Thursday, June 29, 2006

Sabarimala – the defilement

29.06.06

Why should a young woman’s touching the idol of Sabarimala mean its defilement? How can God be defiled, particularly by His devotees?
Such questions are valid only if the idol of Sabarimala is indeed God. God, by definition, being the absolute, total, infinite – the creator and all that, cannot be contained within a mere idol. In fact, God cannot be contained even by all of man’s capacity to imagine or express himself. It must necessarily be so for that is our very definition of God - the absolute. Since we are finite and need to comprehend the infinite (which is the most intriguing phenomenon of all – how has man come to realize that he is finite and how arose his eternal fascination with the infinite?), we need to have symbols as our jumping stones to a final leap into the infinite. Let us understand that idol worship is one such stepping stone towards man’s eternal journey towards the destination that lies beyond the borders of his most fertile imaginations. In that journey, which is not merely a linear one, but a multi-dimensional one, idols such as Sabarimala’s are hallowed sacred re-charge centres that should not be defiled.
Now that the defilement has taken place, there is no other go but to perform the purificatory rituals that have been prescribed by the sages who have taken all possible and probable failings of man (and woman!) into consideration and laid down the way out of such pitfalls.

The idols are thus man’s precious help in reaching God and if the idols are destroyed or faith in them shaken, those who have taken the path of idols to God will find themselves lost in the midst of the journey.

Of course, it can be argued that if one pathway is closed, there are other pathways. Sure there are – thanks to the culture of acceptance of different pathways to God. But beware of people who argue so. They will lead you finally, after closing all other pathways, to their 'unique' path to God.

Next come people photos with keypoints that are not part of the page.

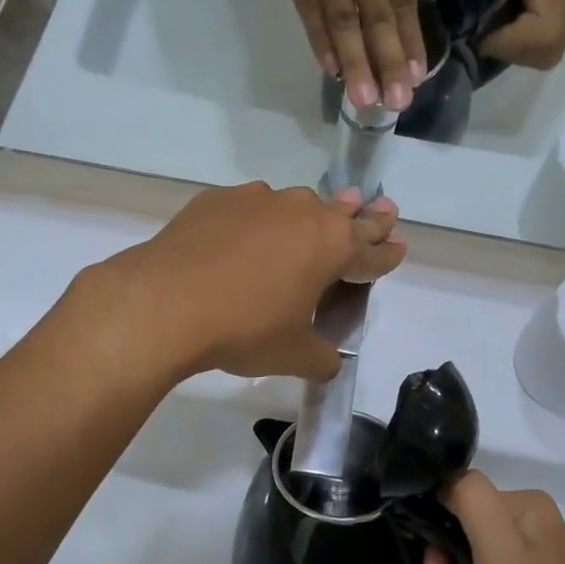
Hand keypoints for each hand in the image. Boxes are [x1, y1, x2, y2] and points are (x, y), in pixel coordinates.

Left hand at [98, 182, 403, 382]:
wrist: (165, 303)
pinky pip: (251, 207)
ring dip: (313, 213)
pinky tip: (248, 232)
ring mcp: (258, 201)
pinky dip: (259, 219)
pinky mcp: (218, 200)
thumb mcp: (292, 355)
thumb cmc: (243, 330)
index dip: (387, 254)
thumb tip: (328, 363)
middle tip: (384, 209)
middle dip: (366, 217)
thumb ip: (320, 358)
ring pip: (297, 204)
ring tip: (320, 215)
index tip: (399, 247)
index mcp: (331, 247)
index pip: (371, 251)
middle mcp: (302, 213)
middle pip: (344, 215)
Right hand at [243, 0, 427, 113]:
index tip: (417, 75)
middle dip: (387, 63)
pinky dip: (319, 38)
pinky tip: (330, 66)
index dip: (409, 39)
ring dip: (354, 63)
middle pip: (373, 16)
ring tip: (364, 99)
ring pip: (340, 18)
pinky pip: (306, 5)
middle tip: (396, 104)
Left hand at [478, 0, 564, 70]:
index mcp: (541, 38)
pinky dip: (507, 39)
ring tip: (506, 9)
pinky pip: (513, 53)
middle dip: (488, 31)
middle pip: (496, 52)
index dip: (478, 25)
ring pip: (502, 54)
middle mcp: (544, 58)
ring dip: (498, 35)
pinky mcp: (544, 60)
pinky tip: (513, 20)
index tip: (476, 7)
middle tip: (495, 4)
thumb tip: (465, 11)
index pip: (491, 44)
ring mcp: (545, 62)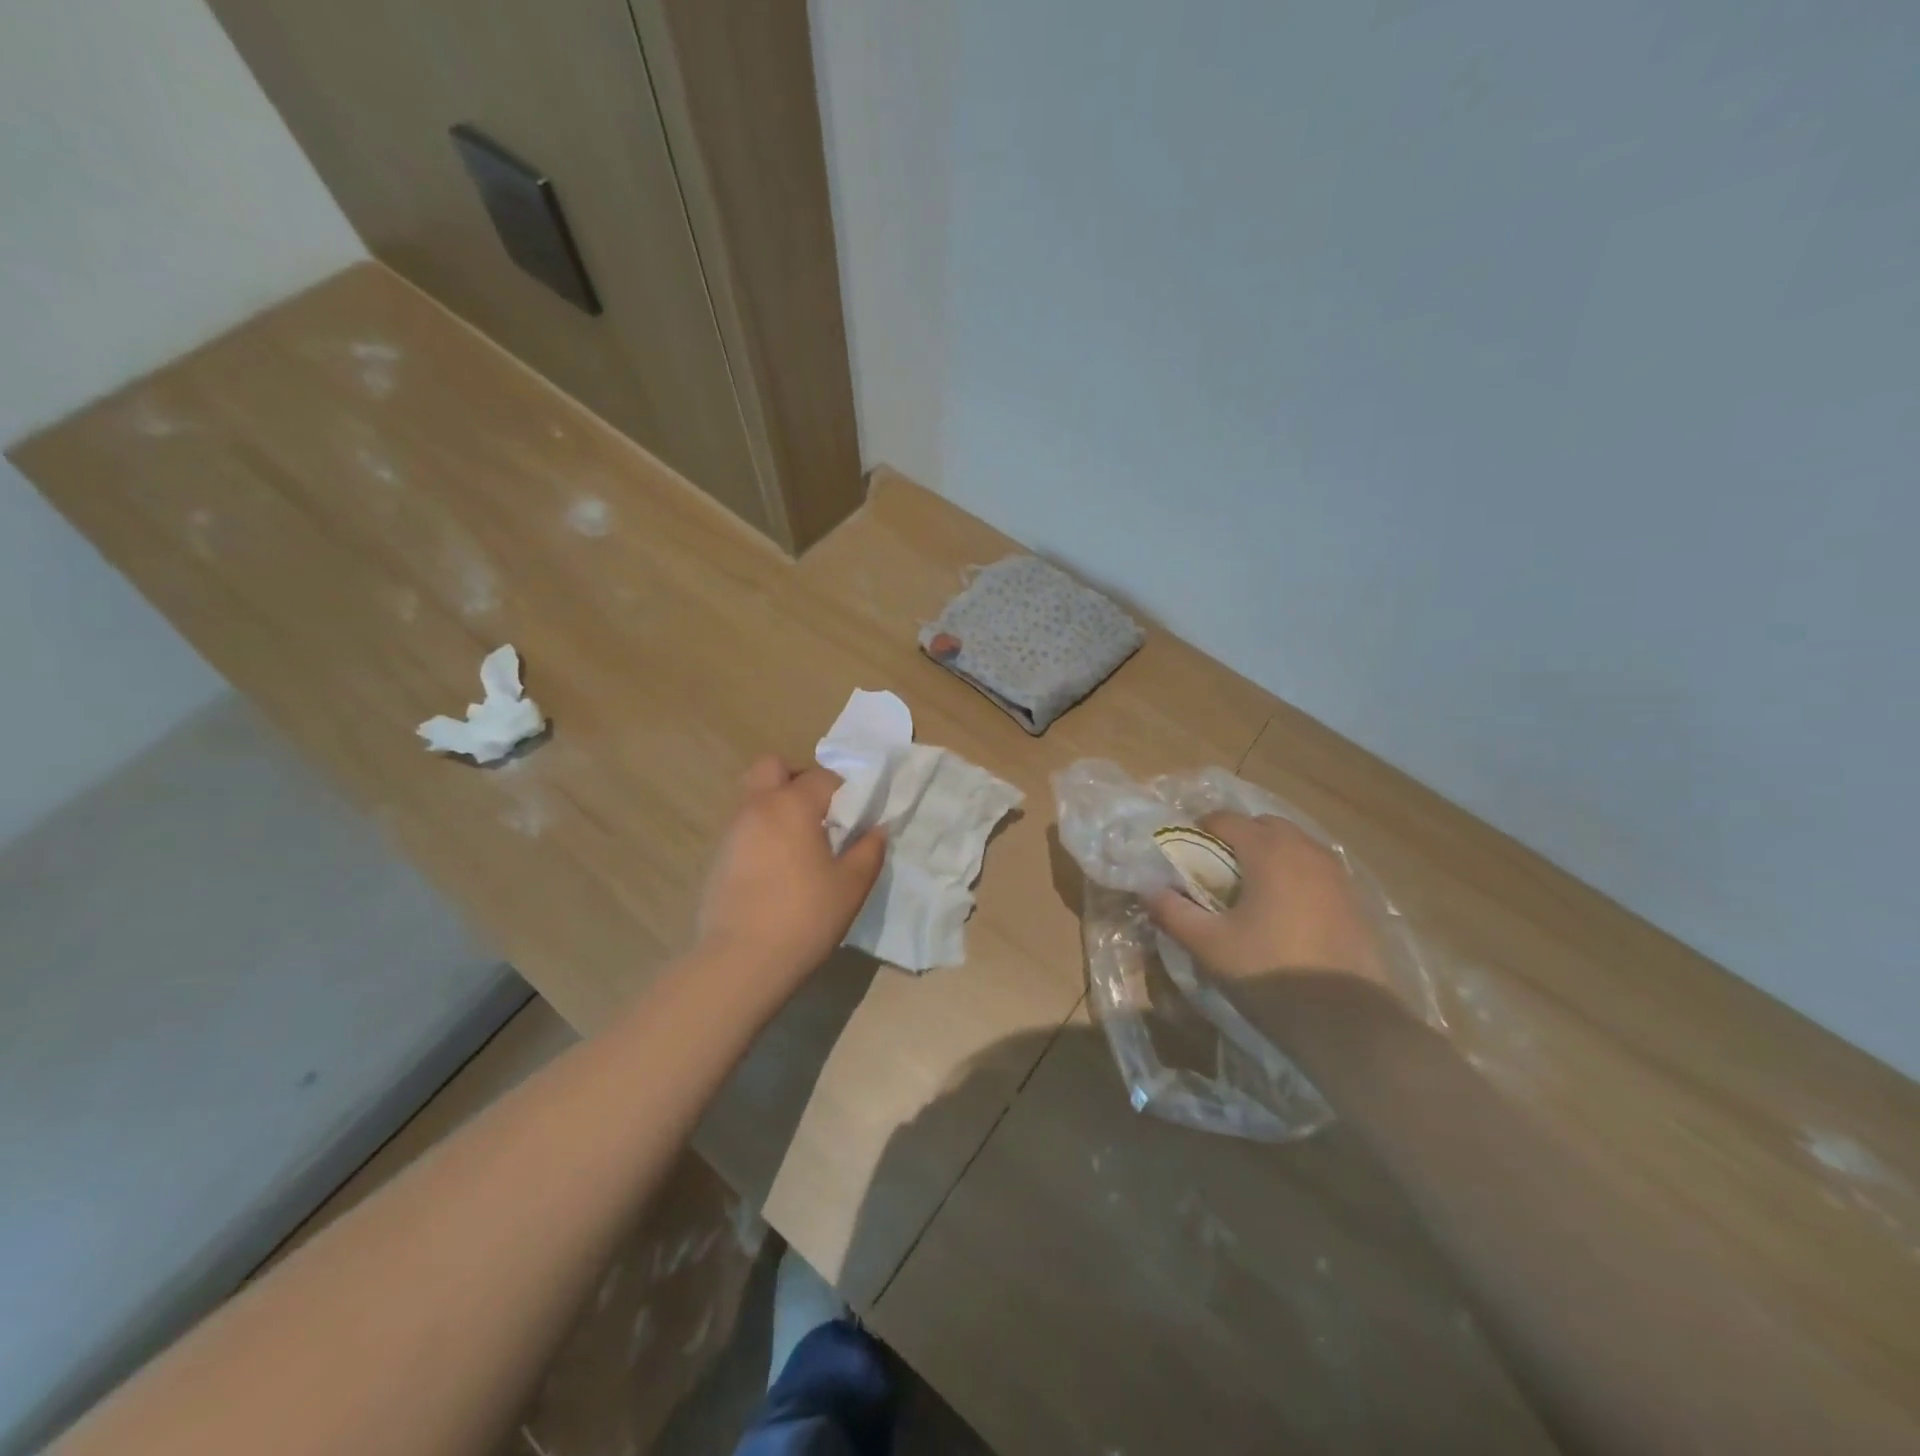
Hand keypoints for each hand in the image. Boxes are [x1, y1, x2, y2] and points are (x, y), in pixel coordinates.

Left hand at [696, 756, 886, 988]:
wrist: (740, 962)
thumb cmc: (804, 917)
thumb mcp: (851, 886)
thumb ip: (868, 850)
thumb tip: (876, 829)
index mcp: (792, 805)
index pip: (824, 776)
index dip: (846, 790)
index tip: (858, 816)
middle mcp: (757, 807)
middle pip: (772, 767)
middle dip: (798, 779)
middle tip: (820, 812)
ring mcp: (732, 831)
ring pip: (755, 797)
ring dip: (778, 806)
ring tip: (801, 844)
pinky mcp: (718, 857)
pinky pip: (745, 827)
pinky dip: (763, 832)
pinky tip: (779, 868)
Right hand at [1147, 813, 1383, 986]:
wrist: (1348, 1021)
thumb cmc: (1270, 972)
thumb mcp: (1208, 945)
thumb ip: (1173, 912)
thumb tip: (1150, 891)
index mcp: (1268, 850)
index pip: (1224, 819)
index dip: (1198, 832)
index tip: (1183, 858)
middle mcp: (1305, 849)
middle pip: (1262, 825)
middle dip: (1235, 839)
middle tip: (1214, 874)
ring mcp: (1335, 873)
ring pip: (1292, 845)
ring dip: (1266, 855)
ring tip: (1248, 893)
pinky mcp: (1353, 898)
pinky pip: (1313, 869)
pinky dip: (1292, 875)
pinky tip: (1281, 912)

That’s precisely the danger – if there is just one pre-determined path, then we turn out to be regimented soilders marching to defeat those who don't want to take that path, instead of free-thinking pilgrims on our own path towards divinity and peace onto mankind .

Therefore, while we can question the logic and desirability of the idea of 'defilement of God’, we have no right to stop anyone from believing such a view, so long as such a view is not something that can be said to be a view that is a defilement of mankind or its values.
The sense of defilement of an idol is a sense that arose in the culture of man’s sincere attempts to journey on into the stratosphere of greater understanding of God and fulfillment in God.